By Christensen’s sixth entry in alphabet I am aware I have landed in a piece of art, a self-contained realm of symbols and sound, where letters and numbers are equal in its architecture, and compassion for life is the lens. And then I remember that this is a translation, and I am humbled again.

In an obituary for Christensen published in the Guardian, the authors Lock and Stougaard-Nielsen write, “She was Danish, and it is a misfortune for any great writer to be confined to a language with few readers.” True, had Christensen’s poetry reached a wider English-speaking audience sooner than seven years before her death, and decades after her volumes were published in Denmark, their reception may have had a positive impact on her life, which she earned. However, nothing about reading alphabet, and Christensen’s other poetry collections, has ever made me feel sorry—only grateful that her poetry made it to an American publisher.

In an interview with Iris Cushing for Circumference, a journal of poetry in translation, Susanna Nied explains that she first encountered Inger Christensen’s work while she was an American exchange student in Denmark in the early 1960s. After returning to the US, Nied began translating Christensen’s early volumes of poetry, Light and Grass. While a graduate student in the ’70s, Nied showed her translations to one of her comparative literature professors, who encouraged her to send the translations to Christensen.
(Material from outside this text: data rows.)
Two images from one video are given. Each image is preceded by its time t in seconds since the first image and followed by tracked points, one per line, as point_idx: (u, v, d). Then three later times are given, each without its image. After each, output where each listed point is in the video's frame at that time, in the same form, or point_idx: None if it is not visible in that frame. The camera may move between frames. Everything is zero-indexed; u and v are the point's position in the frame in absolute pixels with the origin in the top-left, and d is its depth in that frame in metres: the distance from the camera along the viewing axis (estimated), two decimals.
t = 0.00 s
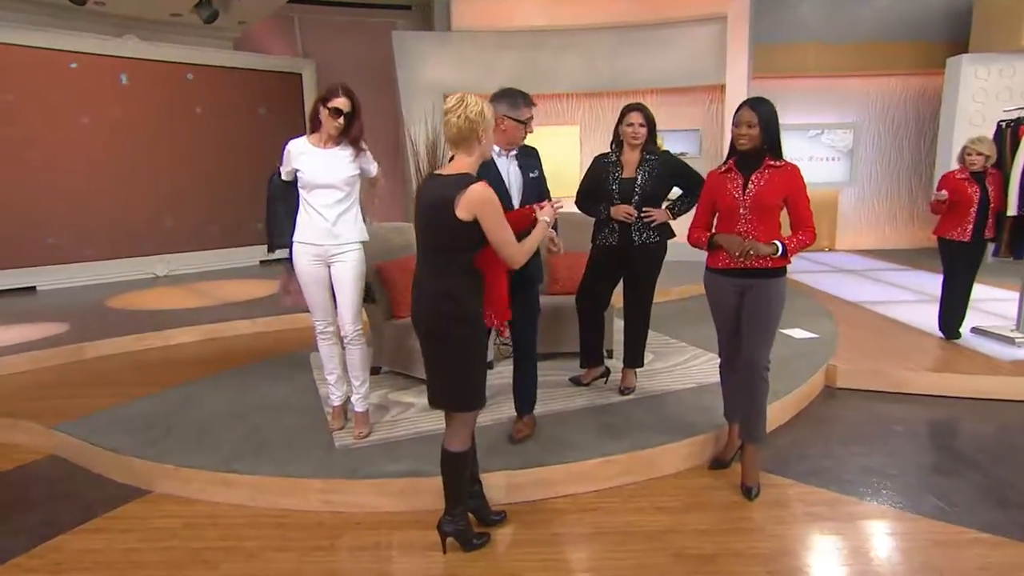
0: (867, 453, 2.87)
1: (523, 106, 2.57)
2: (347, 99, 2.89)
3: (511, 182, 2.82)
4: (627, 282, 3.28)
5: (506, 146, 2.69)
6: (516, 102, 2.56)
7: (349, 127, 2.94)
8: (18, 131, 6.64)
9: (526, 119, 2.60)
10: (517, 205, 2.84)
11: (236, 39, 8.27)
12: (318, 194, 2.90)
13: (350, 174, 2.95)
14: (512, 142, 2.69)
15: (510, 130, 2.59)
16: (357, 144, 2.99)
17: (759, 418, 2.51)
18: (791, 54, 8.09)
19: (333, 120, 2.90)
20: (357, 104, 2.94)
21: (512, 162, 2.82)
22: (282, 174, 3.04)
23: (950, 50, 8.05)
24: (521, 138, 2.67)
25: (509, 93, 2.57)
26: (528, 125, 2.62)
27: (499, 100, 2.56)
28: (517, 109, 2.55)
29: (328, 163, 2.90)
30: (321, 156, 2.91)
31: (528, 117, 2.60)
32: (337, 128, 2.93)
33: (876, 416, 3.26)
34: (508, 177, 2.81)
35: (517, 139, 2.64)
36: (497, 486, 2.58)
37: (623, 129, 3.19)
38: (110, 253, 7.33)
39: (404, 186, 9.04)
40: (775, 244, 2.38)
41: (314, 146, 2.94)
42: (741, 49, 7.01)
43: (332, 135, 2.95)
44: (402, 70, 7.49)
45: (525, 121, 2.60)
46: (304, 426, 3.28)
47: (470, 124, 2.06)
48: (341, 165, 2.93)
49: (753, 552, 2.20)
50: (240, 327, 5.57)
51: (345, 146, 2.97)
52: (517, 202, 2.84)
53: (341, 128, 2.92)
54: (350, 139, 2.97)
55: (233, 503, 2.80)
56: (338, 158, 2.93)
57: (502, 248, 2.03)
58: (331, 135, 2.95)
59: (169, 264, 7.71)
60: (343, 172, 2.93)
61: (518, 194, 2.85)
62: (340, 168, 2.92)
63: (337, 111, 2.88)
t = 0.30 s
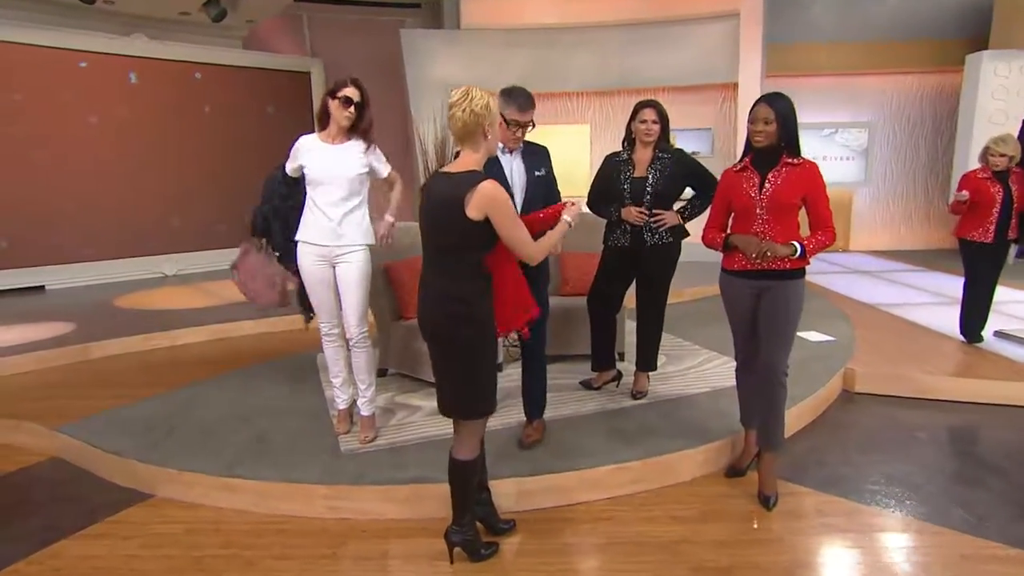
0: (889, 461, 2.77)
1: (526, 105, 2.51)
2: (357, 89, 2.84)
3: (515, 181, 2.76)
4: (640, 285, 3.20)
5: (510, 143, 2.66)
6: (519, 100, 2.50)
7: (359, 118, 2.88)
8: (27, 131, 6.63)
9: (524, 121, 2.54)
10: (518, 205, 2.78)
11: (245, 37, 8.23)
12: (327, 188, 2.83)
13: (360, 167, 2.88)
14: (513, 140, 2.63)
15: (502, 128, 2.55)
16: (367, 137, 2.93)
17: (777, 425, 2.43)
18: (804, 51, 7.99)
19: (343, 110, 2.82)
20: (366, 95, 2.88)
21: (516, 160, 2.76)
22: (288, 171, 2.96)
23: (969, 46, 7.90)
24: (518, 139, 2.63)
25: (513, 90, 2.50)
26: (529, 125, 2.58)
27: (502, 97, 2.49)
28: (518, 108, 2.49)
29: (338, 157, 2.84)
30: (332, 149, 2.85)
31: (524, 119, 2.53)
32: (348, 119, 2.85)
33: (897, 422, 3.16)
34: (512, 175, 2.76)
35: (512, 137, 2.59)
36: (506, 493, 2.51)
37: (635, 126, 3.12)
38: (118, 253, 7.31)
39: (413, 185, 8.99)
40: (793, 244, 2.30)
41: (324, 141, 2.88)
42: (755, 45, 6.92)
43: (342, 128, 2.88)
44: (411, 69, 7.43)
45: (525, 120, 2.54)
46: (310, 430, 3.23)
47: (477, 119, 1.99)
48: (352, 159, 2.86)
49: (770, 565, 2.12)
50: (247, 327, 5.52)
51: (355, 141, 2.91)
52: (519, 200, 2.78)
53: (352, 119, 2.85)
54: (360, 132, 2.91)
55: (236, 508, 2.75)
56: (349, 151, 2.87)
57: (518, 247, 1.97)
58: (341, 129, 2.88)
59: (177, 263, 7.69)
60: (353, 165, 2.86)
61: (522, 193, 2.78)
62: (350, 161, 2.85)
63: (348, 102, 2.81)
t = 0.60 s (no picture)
0: (910, 470, 2.68)
1: (530, 104, 2.45)
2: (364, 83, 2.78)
3: (521, 182, 2.69)
4: (652, 287, 3.13)
5: (511, 139, 2.61)
6: (524, 97, 2.43)
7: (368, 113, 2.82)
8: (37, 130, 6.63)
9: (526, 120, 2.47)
10: (524, 204, 2.70)
11: (253, 36, 8.20)
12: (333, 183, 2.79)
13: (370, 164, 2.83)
14: (515, 137, 2.58)
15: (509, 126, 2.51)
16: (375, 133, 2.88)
17: (794, 433, 2.35)
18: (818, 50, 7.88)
19: (350, 105, 2.76)
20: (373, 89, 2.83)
21: (525, 159, 2.69)
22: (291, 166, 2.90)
23: (988, 44, 7.76)
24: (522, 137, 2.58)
25: (517, 88, 2.44)
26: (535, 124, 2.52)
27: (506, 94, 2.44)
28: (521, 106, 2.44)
29: (347, 154, 2.80)
30: (340, 146, 2.81)
31: (526, 118, 2.46)
32: (356, 113, 2.79)
33: (917, 429, 3.08)
34: (518, 174, 2.69)
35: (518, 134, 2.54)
36: (514, 501, 2.45)
37: (649, 125, 3.06)
38: (126, 253, 7.30)
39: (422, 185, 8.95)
40: (811, 247, 2.23)
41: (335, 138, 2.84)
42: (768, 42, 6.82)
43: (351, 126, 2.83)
44: (420, 68, 7.38)
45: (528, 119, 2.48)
46: (315, 434, 3.18)
47: (491, 116, 1.93)
48: (360, 155, 2.82)
49: None
50: (254, 327, 5.48)
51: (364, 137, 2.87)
52: (525, 198, 2.71)
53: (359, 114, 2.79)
54: (369, 127, 2.86)
55: (240, 513, 2.71)
56: (357, 147, 2.83)
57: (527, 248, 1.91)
58: (350, 125, 2.83)
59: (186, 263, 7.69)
60: (362, 162, 2.82)
61: (527, 195, 2.70)
62: (360, 158, 2.82)
63: (355, 96, 2.76)
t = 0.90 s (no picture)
0: (930, 479, 2.61)
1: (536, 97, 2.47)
2: (361, 80, 2.69)
3: (529, 180, 2.67)
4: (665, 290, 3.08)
5: (521, 138, 2.63)
6: (530, 89, 2.47)
7: (368, 110, 2.71)
8: (49, 131, 6.65)
9: (529, 113, 2.49)
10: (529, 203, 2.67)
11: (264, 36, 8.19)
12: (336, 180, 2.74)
13: (370, 161, 2.75)
14: (524, 134, 2.60)
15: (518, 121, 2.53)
16: (378, 129, 2.79)
17: (811, 441, 2.29)
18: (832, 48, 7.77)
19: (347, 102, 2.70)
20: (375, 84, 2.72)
21: (536, 157, 2.68)
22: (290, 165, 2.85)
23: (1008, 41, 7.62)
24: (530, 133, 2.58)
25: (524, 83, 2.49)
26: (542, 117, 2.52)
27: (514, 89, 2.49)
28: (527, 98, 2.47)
29: (350, 154, 2.75)
30: (344, 147, 2.77)
31: (534, 110, 2.48)
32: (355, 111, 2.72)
33: (937, 437, 3.00)
34: (527, 173, 2.68)
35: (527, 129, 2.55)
36: (523, 508, 2.40)
37: (662, 124, 3.00)
38: (137, 252, 7.30)
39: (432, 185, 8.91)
40: (829, 250, 2.16)
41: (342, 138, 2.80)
42: (782, 40, 6.72)
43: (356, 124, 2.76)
44: (430, 68, 7.36)
45: (535, 113, 2.50)
46: (322, 438, 3.15)
47: (495, 119, 1.91)
48: (364, 154, 2.76)
49: None
50: (263, 328, 5.46)
51: (370, 134, 2.80)
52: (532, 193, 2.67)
53: (359, 112, 2.71)
54: (373, 124, 2.77)
55: (245, 519, 2.68)
56: (359, 146, 2.76)
57: (530, 259, 1.92)
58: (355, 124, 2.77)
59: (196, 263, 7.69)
60: (364, 160, 2.75)
61: (534, 193, 2.66)
62: (362, 156, 2.75)
63: (353, 93, 2.68)
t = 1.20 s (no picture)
0: (948, 490, 2.54)
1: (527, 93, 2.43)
2: (356, 82, 2.61)
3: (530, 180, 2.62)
4: (674, 293, 3.02)
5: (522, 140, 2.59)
6: (522, 88, 2.43)
7: (361, 114, 2.63)
8: (58, 131, 6.67)
9: (517, 111, 2.46)
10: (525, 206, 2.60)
11: (272, 36, 8.17)
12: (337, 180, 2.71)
13: (370, 163, 2.69)
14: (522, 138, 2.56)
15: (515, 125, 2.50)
16: (376, 132, 2.69)
17: (825, 450, 2.22)
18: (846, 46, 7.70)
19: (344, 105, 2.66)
20: (371, 85, 2.63)
21: (541, 159, 2.60)
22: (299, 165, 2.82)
23: None
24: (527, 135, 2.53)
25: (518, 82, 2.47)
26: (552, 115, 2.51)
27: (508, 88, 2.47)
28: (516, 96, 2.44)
29: (349, 157, 2.71)
30: (344, 149, 2.72)
31: (520, 108, 2.45)
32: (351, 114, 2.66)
33: (954, 445, 2.93)
34: (529, 174, 2.62)
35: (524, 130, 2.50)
36: (529, 517, 2.35)
37: (672, 125, 2.95)
38: (145, 253, 7.30)
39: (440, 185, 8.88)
40: (848, 254, 2.10)
41: (344, 139, 2.76)
42: (796, 38, 6.64)
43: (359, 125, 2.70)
44: (438, 69, 7.33)
45: (525, 111, 2.45)
46: (326, 443, 3.11)
47: (494, 118, 1.89)
48: (362, 156, 2.70)
49: None
50: (269, 329, 5.43)
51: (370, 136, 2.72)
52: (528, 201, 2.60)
53: (354, 115, 2.65)
54: (369, 127, 2.67)
55: (248, 525, 2.65)
56: (357, 150, 2.71)
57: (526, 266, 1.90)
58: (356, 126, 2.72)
59: (204, 263, 7.68)
60: (361, 164, 2.70)
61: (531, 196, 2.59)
62: (359, 160, 2.70)
63: (349, 95, 2.63)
Nied finally worked up the courage to do so in 1979. Christensen replied with positive feedback and asked if Nied would translate It, which was published in Denmark in 1969 to much acclaim.

Over the next couple of years Nied worked closely with Christensen in translations of her work, describing the process as “like chipping away at a block of marble, trying to recreate a sculpture” and gaining a more masterful understanding of the language, “learning [Christensen’s] own personal Danish, from the ground up.”

In 1980 Nied was awarded a grant to spend six weeks the following year in Denmark working with Christensen on translations. In late 1981, Christensen sent Nied her newly published alphabet and upon receiving it, Nied said, “No marble blocks here; I understood perfectly what was going on. I read straight through, finishing late at night, with tears running down my face.” Nied finished the preliminary draft of the translation the day before she flew to Denmark, never having told Christensen that she had begun translating it.

Somehow it took twenty years for Nied to find a publisher for her translation of alphabet in the US. In the same interview in the journal Circumference, Nied admits to feeling discouraged. If publishers do not profit from publishing poetry, they profit even less from poetry in translation. It strikes me that this is especially the case for translations reaching an American audience, a notoriously insular, monolingual body of readers. One can hope that this is changing.

Because of the impact that Christensen’s poetry has had on me I’ve gained a new fascination with translation. What is this art? If languages are made up of symbols and constructs that shape our perception, then translators superimpose art upon art, translating perception. Christensen’s work often explicitly deals with ideas of perception through language and other symbolic constructs we create to order the world, which makes Nied’s ability to capture and recreate these ideas in the written work all the more admirable. I will admit to forgetting that I was reading poetry in translation while so absorbed in lines like, “guns and wailing women, full as / greedy owls exist; the scene of the crime exists; / the scene of the crime, drowsy, normal, abstract, / bathed in a whitewashed, godforsaken light, / this poisonous, white, crumbling poem” from alphabet. Yet each time I remember that what is before me is some kind of elemental collaboration my heart is glad that two humans’ art can be so perfectly aligned.